Gwyneth Paltrow is currently in the midst of a civil trial for a 2016 skiing accident at the Deer Valley Resort in Utah. The actor allegedly crashed into Dr Terry Sanderson, a retired optometrist, who sued her. He is seeking damages worth $300,000. But in Taylor Swift fashion, Paltrow is countersuing for $1 and claiming he crashed into her instead.
According to Sanderson, she lost control of her skis and collided with him, causing serious damage that includes a brain injury and four broken ribs. He says the accident has had lasting effects, not just in terms of physical injuries, but also resulting in personality and behavioural changes. Paltrow’s version of the story is completely different.
“I was skiing and two skis came between my skis, forcing my legs apart and then there was a body pressing against me and there was a very strange grunting noise,” The Guardian quoted her testimony in court. “My brain was trying to make sense of what was happening. I thought, ‘Is this a practical joke? Is someone doing something perverted? This is really, really strange.’”
While the picture of what actually happened is still murky, the trial has become the internet’s newest subject of ridicule. Videos of hilarious (but honestly, kind of bizarre) interactions between Paltrow and the plaintiff’s lawyer are going viral all over Instagram and Twitter. The attorney said she was “jealous” of Paltrow’s height and that she “probably had a better ski outfit” than everyone else on the slope. Whatever her strategy was, it seemed very, very strange.
— Jay (@theshamingofjay) March 24, 2023
Further, Paltrow received criticism for drinking green juice and texting during the proceedings. People also mocked Sanderson for a seemingly out-of-touch comment by his attorney about how he is unable to enjoy wine tastings since the accident. It’s being hailed as the “whitest trial of all time”.

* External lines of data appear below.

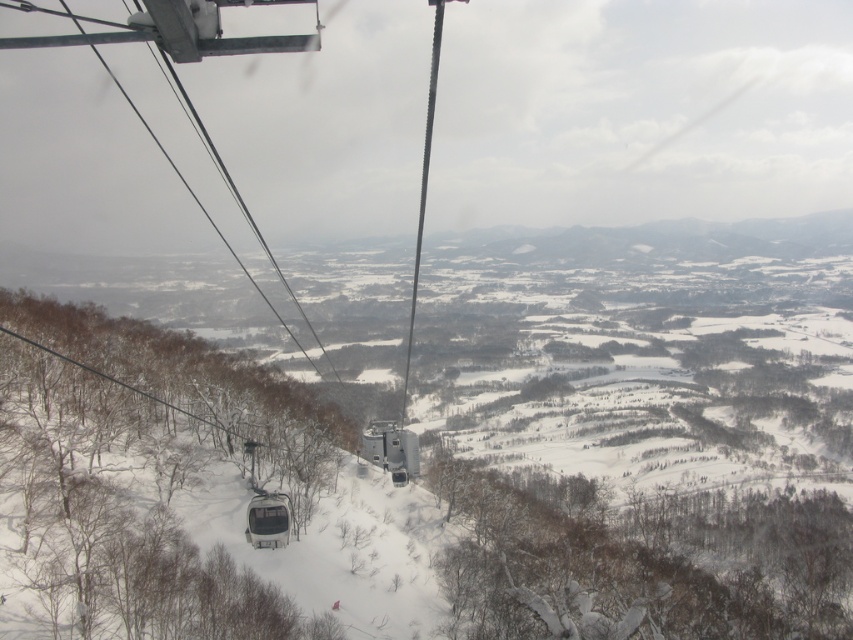
You are a skier planning to take the white metallic ski lift at center to reach the top of the mountain. If the coordinates of the ski lift are at point 0.098, 0.218, can you estimate its location relative to the center of the image?

The white metallic ski lift at center is located at coordinates (184, 61), which is slightly to the left and below the exact center of the image.

You are a skier planning to take the metallic gray ski lift at center and the metallic cable car at center to reach the summit. Which one should you board first according to their positions?

You should board the metallic gray ski lift at center first because it is positioned below the metallic cable car at center, meaning it is closer to your current location.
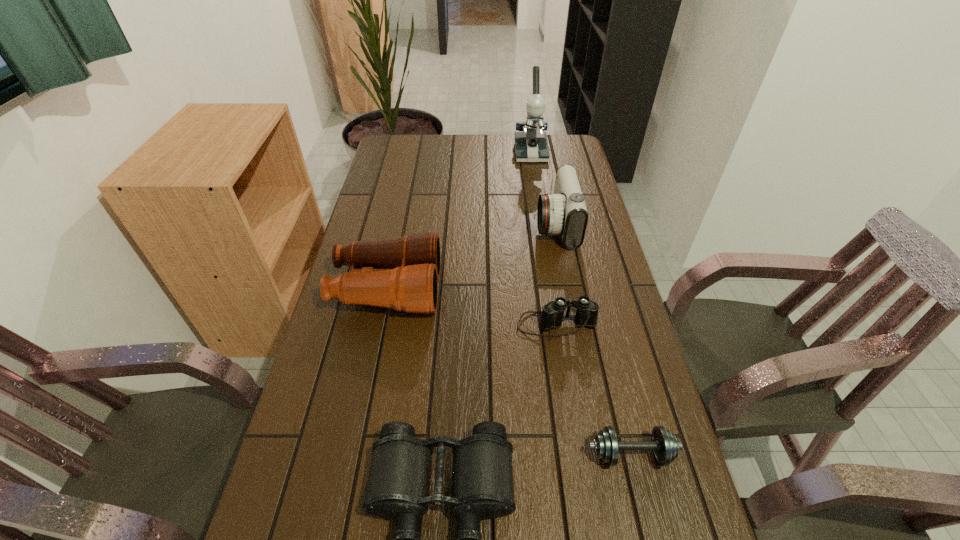
This screenshot has width=960, height=540. What are the coordinates of `free spot located on the surface of the fifth shortest object` in the screenshot? It's located at (515, 225).

The width and height of the screenshot is (960, 540). What are the coordinates of `vacant space located through the lenses of the fourth shortest object` in the screenshot? It's located at (492, 289).

Find the location of a particular element. The image size is (960, 540). vacant area situated on the back of the rightmost binoculars is located at coordinates (543, 242).

Locate an element on the screen. The image size is (960, 540). free spot located on the back of the shortest object is located at coordinates click(615, 390).

Image resolution: width=960 pixels, height=540 pixels. I want to click on object that is at the far edge, so click(x=531, y=145).

The height and width of the screenshot is (540, 960). Identify the location of object present at the left edge. (401, 273).

The height and width of the screenshot is (540, 960). What are the coordinates of `microscope that is positioned at the right edge` in the screenshot? It's located at (531, 145).

Find the location of `camcorder that is at the right edge`. camcorder that is at the right edge is located at coordinates (564, 212).

Locate an element on the screen. This screenshot has height=540, width=960. binoculars that is at the right edge is located at coordinates 552,316.

You are a GUI agent. You are given a task and a screenshot of the screen. Output one action in this format:
    pyautogui.click(x=<x>, y=<y>)
    Task: Click on the dumbbell that is at the right edge
    
    Given the screenshot: What is the action you would take?
    pyautogui.click(x=664, y=444)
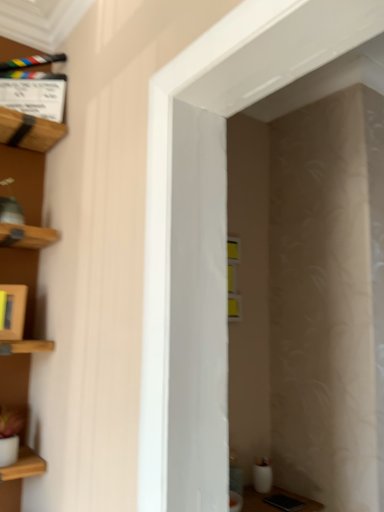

This is officially the whitest trial of all time https://t.co/CRh8atNcMU
— Dan Amira (@DanAmira) March 22, 2023
During the Depp v. Heard trial, we witnessed something similar. The case was far more serious and complicated, but it became a social media spectacle nonetheless. Those who were keeping up with it did not hold back from sharing their opinions (some of which sounded more like verdicts) online. Legal experts believe that in such cases, the real facts become obscured. Popular opinion takes justice into its own hands.
Some arguments against televised trials suggest that it can change the behaviour and experiences of the participants of the trial too. This happened in the OJ Simpson case, which gained a cult-like following. Today, social media adds a whole new dimension to it. A larger audience now has access to the trial and can form and influence public opinion about it. Most people may not even keep up with the trial itself. They can easily base their views on a nuanced issue by selectively watching social media clips. These views then circulate, regardless of whether they have any truth or reasoning behind them. Not too long ago, Amber Heard was getting called every misogynistic name in the book. Today, Gwyneth Paltrow is “reckless” and “dangerous”.
That’s not to say that one should refrain from forming opinions about such a trial. But it’s probably best to take what we see and hear on social media with a grain of salt. We can’t escape being bombarded with content that’s going viral. What we can do, though, is look at this content through a media-literate and responsible lens.
Dr Sanderson will testify soon and tell his side of the story. Until then, and maybe even after, we will be in dark about the truth. But most people have already chosen sides. It’s the natural urge to have when an event involving a celebrity is so highly publicised. One can only hope this won’t affect the due course of justice, although that’s an idealistic verdict to pray for.